Begin at the line containing "longer functions, as" and end at the final line of the entries. Please reproduce those lines exactly.

Document images with source code:
════

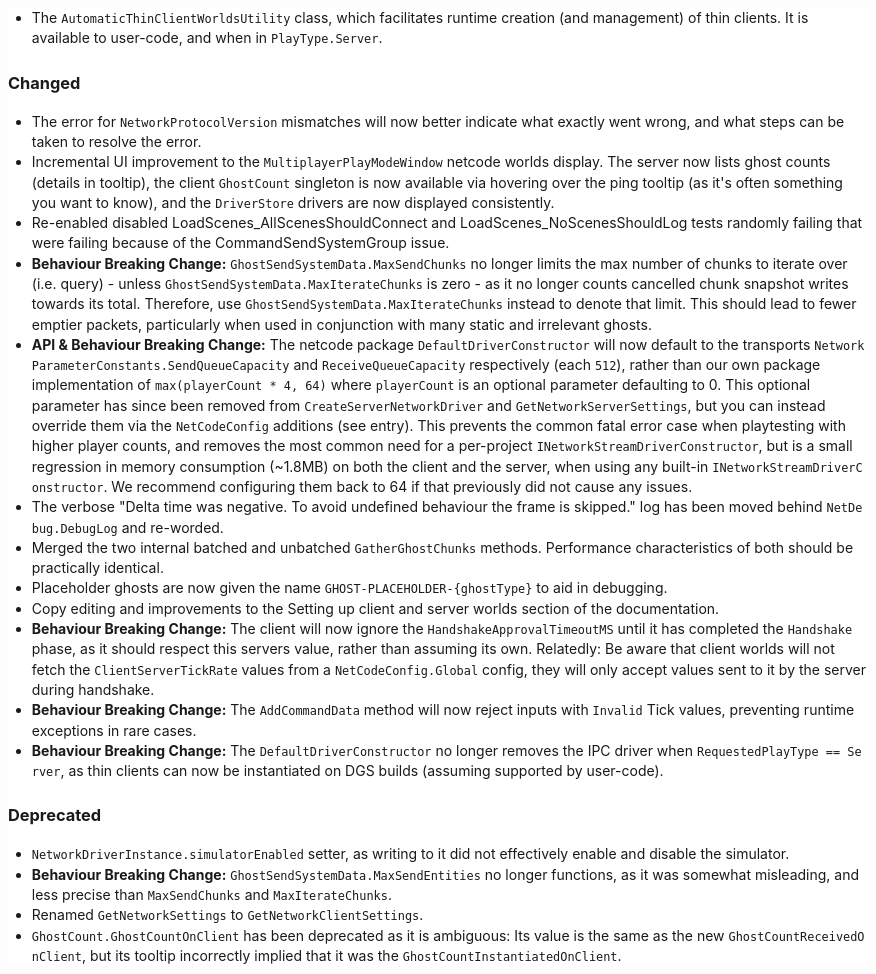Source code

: * The `AutomaticThinClientWorldsUtility` class, which facilitates runtime creation (and management) of thin clients. It is available to user-code, and when in `PlayType.Server`.

### Changed

* The error for `NetworkProtocolVersion` mismatches will now better indicate what exactly went wrong, and what steps can be taken to resolve the error.
* Incremental UI improvement to the `MultiplayerPlayModeWindow` netcode worlds display. The server now lists ghost counts (details in tooltip), the client `GhostCount` singleton is now available via hovering over the ping tooltip (as it's often something you want to know), and the `DriverStore` drivers are now displayed consistently.
* Re-enabled disabled LoadScenes_AllScenesShouldConnect and LoadScenes_NoScenesShouldLog tests randomly failing that were failing because of the CommandSendSystemGroup issue.
* **Behaviour Breaking Change:** `GhostSendSystemData.MaxSendChunks` no longer limits the max number of chunks to iterate over (i.e. query) - unless `GhostSendSystemData.MaxIterateChunks` is zero - as it no longer counts cancelled chunk snapshot writes towards its total. Therefore, use `GhostSendSystemData.MaxIterateChunks` instead to denote that limit. This should lead to fewer emptier packets, particularly when used in conjunction with many static and irrelevant ghosts.
* **API & Behaviour Breaking Change:** The netcode package `DefaultDriverConstructor` will now default to the transports `NetworkParameterConstants.SendQueueCapacity` and `ReceiveQueueCapacity` respectively (each `512`), rather than our own package implementation of `max(playerCount * 4, 64)` where `playerCount` is an optional parameter defaulting to 0. This optional parameter has since been removed from `CreateServerNetworkDriver` and `GetNetworkServerSettings`, but you can instead override them via the `NetCodeConfig` additions (see entry). This prevents the common fatal error case when playtesting with higher player counts, and removes the most common need for a per-project `INetworkStreamDriverConstructor`, but is a small regression in memory consumption (~1.8MB) on both the client and the server, when using any built-in `INetworkStreamDriverConstructor`. We recommend configuring them back to 64 if that previously did not cause any issues.
* The verbose "Delta time was negative. To avoid undefined behaviour the frame is skipped." log has been moved behind `NetDebug.DebugLog` and re-worded.
* Merged the two internal batched and unbatched `GatherGhostChunks` methods. Performance characteristics of both should be practically identical.
* Placeholder ghosts are now given the name `GHOST-PLACEHOLDER-{ghostType}` to aid in debugging.
* Copy editing and improvements to the Setting up client and server worlds section of the documentation.
* **Behaviour Breaking Change:** The client will now ignore the `HandshakeApprovalTimeoutMS` until it has completed the `Handshake` phase, as it should respect this servers value, rather than assuming its own. Relatedly: Be aware that client worlds will not fetch the `ClientServerTickRate` values from a `NetCodeConfig.Global` config, they will only accept values sent to it by the server during handshake.
* **Behaviour Breaking Change:** The `AddCommandData` method will now reject inputs with `Invalid` Tick values, preventing runtime exceptions in rare cases.
* **Behaviour Breaking Change:** The `DefaultDriverConstructor` no longer removes the IPC driver when `RequestedPlayType == Server`, as thin clients can now be instantiated on DGS builds (assuming supported by user-code).

### Deprecated

* `NetworkDriverInstance.simulatorEnabled` setter, as writing to it did not effectively enable and disable the simulator.
* **Behaviour Breaking Change:** `GhostSendSystemData.MaxSendEntities` no longer functions, as it was somewhat misleading, and less precise than `MaxSendChunks` and `MaxIterateChunks`.
* Renamed `GetNetworkSettings` to `GetNetworkClientSettings`.
* `GhostCount.GhostCountOnClient` has been deprecated as it is ambiguous: Its value is the same as the new `GhostCountReceivedOnClient`, but its tooltip incorrectly implied that it was the `GhostCountInstantiatedOnClient`.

════

__Task solution__:
* **Behaviour Breaking Change:** `GhostSendSystemData.MaxSendEntities` no longer functions, as it was somewhat misleading, and less precise than `MaxSendChunks` and `MaxIterateChunks`.
* Renamed `GetNetworkSettings` to `GetNetworkClientSettings`.
* `GhostCount.GhostCountOnClient` has been deprecated as it is ambiguous: Its value is the same as the new `GhostCountReceivedOnClient`, but its tooltip incorrectly implied that it was the `GhostCountInstantiatedOnClient`.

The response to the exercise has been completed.